A regenerative construct that mimics the natural bone tissue microenvironment and establishes a better cell-material interface is mandatory in reconstructive orthopedics. Poly(3-hydroxybutyrate-co-3-hydroxyvalerate) (PHBV), a natural polyester that holds excellent biocompatibility and favorable biofunctional features, is restricted for its independent use as a bone regenerative scaffold owing to its fragile nature, long degradation time, and high crystallinity. In this context, sustaining the pluses, PHBV was functionalized by controlled phosphorylation (p-PHBV) through an established method reported by our group to introduce hydrophilicity and trigger biomimetic mineralization and osteogenesis. Subsequently, blends of p-PHBV with poly(ε-caprolactone) (p-PHBV/PCL) in varying ratios (20:80, 30:70, 40:60, and 50:50) were prepared to complement each other. A systematic approach unveiled that the p-PHBV/PCL37 (p-PHBV/PCL is 30:70) has the best features, including decent water uptake capacity and gradual weight loss at ambient physiological pH and temperature, among the compositions.

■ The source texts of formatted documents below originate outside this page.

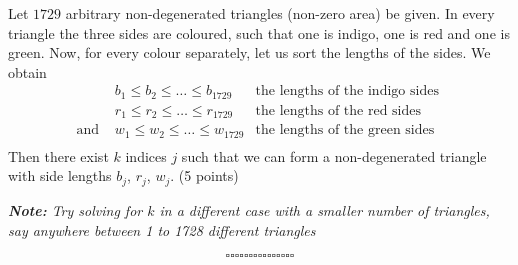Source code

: \documentclass[12pt]{article}
\theoremstyle{definition}
\begin{document}
\begin{enumerate}
    Let $1729$ arbitrary non-degenerated triangles (non-zero area) be given. In every triangle the three sides are coloured, such that one is indigo, one is red and one is green. Now, for every colour separately, let us sort the lengths of the sides. We obtain
    \newline
    \[ \left. \begin{array}{rcl}
& b_1 \leq b_2\leq\ldots\leq b_{1729} & \textrm{the lengths of the indigo sides }\\
& r_1 \leq r_2\leq\ldots\leq r_{1729} & \textrm{the lengths of the red sides }\\
\textrm{and } & w_1 \leq w_2\leq\ldots\leq w_{1729} & \textrm{the lengths of the green sides }\\
\end{array}\right.\]
    \newline
    Then there exist $k$ indices $j$ such that we can form a non-degenerated triangle with side lengths $b_j$, $r_j$, $w_j$. (5 points)

    \textit{\textbf{Note:} Try solving for $k$ in a different case with a smaller number of triangles, say anywhere between 1 to 1728 different triangles}

\end{enumerate}
$$\square \square \square \square \square \square \square \square \square \square \square \square \square \square \square $$
\end{document}
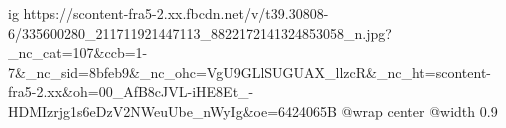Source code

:  
 
 
 
 


\ifcmt
  ig https://scontent-fra5-2.xx.fbcdn.net/v/t39.30808-6/335600280_211711921447113_8822172141324853058_n.jpg?_nc_cat=107&ccb=1-7&_nc_sid=8bfeb9&_nc_ohc=VgU9GLlSUGUAX_llzcR&_nc_ht=scontent-fra5-2.xx&oh=00_AfB8cJVL-iHE8Et_-HDMIzrjg1s6eDzV2NWeuUbe_nWyIg&oe=6424065B
  @wrap center
  @width 0.9
\fi

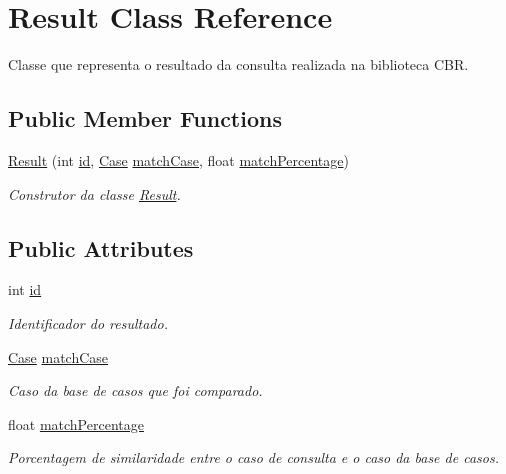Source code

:\hypertarget{class_result}{}\section{Result Class Reference}
\label{class_result}


Classe que representa o resultado da consulta realizada na biblioteca C\+BR.  


\subsection*{Public Member Functions}
\begin{DoxyCompactItemize}
\item 
\hyperlink{class_result_ac9674ce4ca5ac25deca347f06beb9b12}{Result} (int \hyperlink{class_result_ae4269cd3aa3565fa41da9ea75c364705}{id}, \hyperlink{class_case}{Case} \hyperlink{class_result_a715e03ca8c315d38e8e6842f3e6f710e}{match\+Case}, float \hyperlink{class_result_a591657b84ecc4e2b0c2f50e824a5c45a}{match\+Percentage})
\begin{DoxyCompactList}\small\item\em Construtor da classe \hyperlink{class_result}{Result}. \end{DoxyCompactList}\end{DoxyCompactItemize}
\subsection*{Public Attributes}
\begin{DoxyCompactItemize}
\item 
int \hyperlink{class_result_ae4269cd3aa3565fa41da9ea75c364705}{id}
\begin{DoxyCompactList}\small\item\em Identificador do resultado. \end{DoxyCompactList}\item 
\hyperlink{class_case}{Case} \hyperlink{class_result_a715e03ca8c315d38e8e6842f3e6f710e}{match\+Case}
\begin{DoxyCompactList}\small\item\em Caso da base de casos que foi comparado. \end{DoxyCompactList}\item 
float \hyperlink{class_result_a591657b84ecc4e2b0c2f50e824a5c45a}{match\+Percentage}
\begin{DoxyCompactList}\small\item\em Porcentagem de similaridade entre o caso de consulta e o caso da base de casos. \end{DoxyCompactList}\end{DoxyCompactItemize}


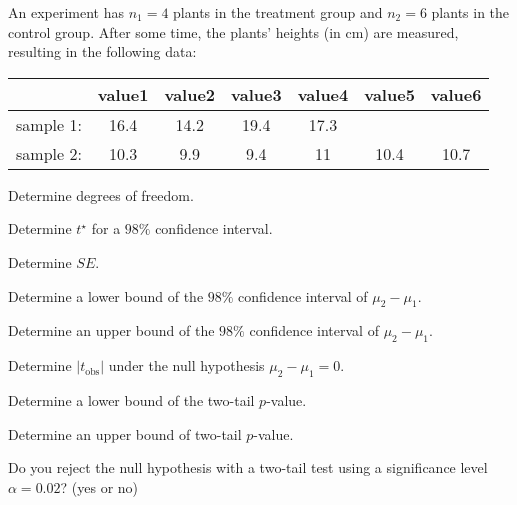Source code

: 
\begin{question}
An experiment has \(n_1 = 4\) plants in the treatment group and
\(n_2 = 6\) plants in the control group. After some time, the plants'
heights (in cm) are measured, resulting in the following data:

\begin{longtable}[]{@{}ccccccc@{}}
\toprule
& value1 & value2 & value3 & value4 & value5 & value6\tabularnewline
\midrule
\endhead
sample 1: & 16.4 & 14.2 & 19.4 & 17.3\tabularnewline
sample 2: & 10.3 & 9.9 & 9.4 & 11 & 10.4 & 10.7\tabularnewline
\bottomrule
\end{longtable}
\begin{answerlist}
  \item Determine degrees of freedom.
  \item Determine \(t^\star\) for a \(98\%\) confidence interval.
  \item Determine \(SE\).
  \item Determine a lower bound of the \(98\%\) confidence interval of
\(\mu_2-\mu_1\).
  \item Determine an upper bound of the \(98\%\) confidence interval of
\(\mu_2-\mu_1\).
  \item Determine \(|t_\text{obs}|\) under the null hypothesis
\(\mu_2-\mu_1=0\).
  \item Determine a lower bound of the two-tail \(p\)-value.
  \item Determine an upper bound of two-tail \(p\)-value.
  \item Do you reject the null hypothesis with a two-tail test using a
significance level \(\alpha = 0.02\)? (yes or no)
\end{answerlist}
\end{question}

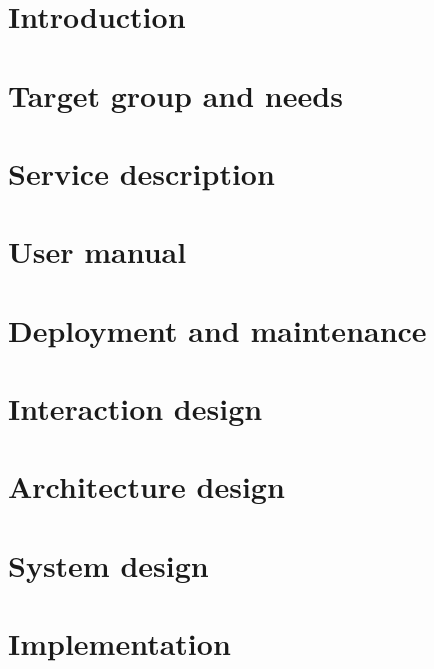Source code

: \chapter{Introduction}


\chapter{Target group and needs}




\chapter{Service description}


\chapter{User manual}


\chapter{Deployment and maintenance}


\chapter{Interaction design}


\chapter{Architecture design}


\chapter{System design}


\chapter{Implementation}


%

%




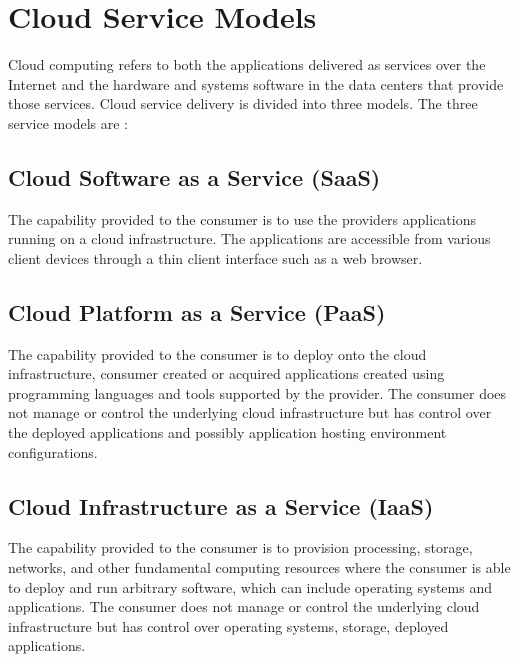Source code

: \chapter{Cloud Service Models}
Cloud computing refers to both the applications delivered as services over the Internet and the hardware and systems software in the data centers that provide those services. Cloud service delivery is divided into three models. The three service models are \cite {citation-3} :

\section{Cloud Software as a Service (SaaS)}
The capability provided to the consumer is to use the providers applications running on a cloud
infrastructure. The applications are accessible from various client devices through a thin client
interface such as a web browser. 

\section{Cloud Platform as a Service (PaaS)}
The capability provided to the consumer is to deploy onto the cloud infrastructure, consumer
created or acquired applications created using programming languages and tools supported by the
provider. The consumer does not manage or control the underlying cloud infrastructure but has
control over the deployed applications and possibly application hosting environment
configurations.

\section{Cloud Infrastructure as a Service (IaaS)}
The capability provided to the consumer is to provision processing, storage, networks, and other
fundamental computing resources where the consumer is able to deploy and run arbitrary
software, which can include operating systems and applications. The consumer does not manage
or control the underlying cloud infrastructure but has control over operating systems, storage,
deployed applications.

The phosphorylation has enhanced the hydrophilicity (water uptake and contact angle) and added surface roughness (SEM) to the polymer matrix: it promoted adherence of rat bone marrow mesenchymal stem cells (rBMSCs) to p-PHBV/PCL37 (confocal imaging) and eventually primed the calcium phosphate nucleation and matrix mineralization (alizarin red S and von Kossa staining) than nonphosphorylated PHBV/PCL37. The p-PHBV/PCL37 also exhibited hints of surface erosion that progressed to about 36% weight loss in 6 months. Further, F-actin remodeling and the time-sensitive relationship of osteogenic markers, alkaline phosphatase and osteocalcin, expression (ELISA and qRT-PCR), as evidenced in the cells, validate taking up p-PHBV/PCL37 as an efficient bone regenerative platform. In summary, the p-PHBV/PCL37 as such could initiate lineage selection of rBMSCs to the osteogenic differentiation process that aids osteoblast formation.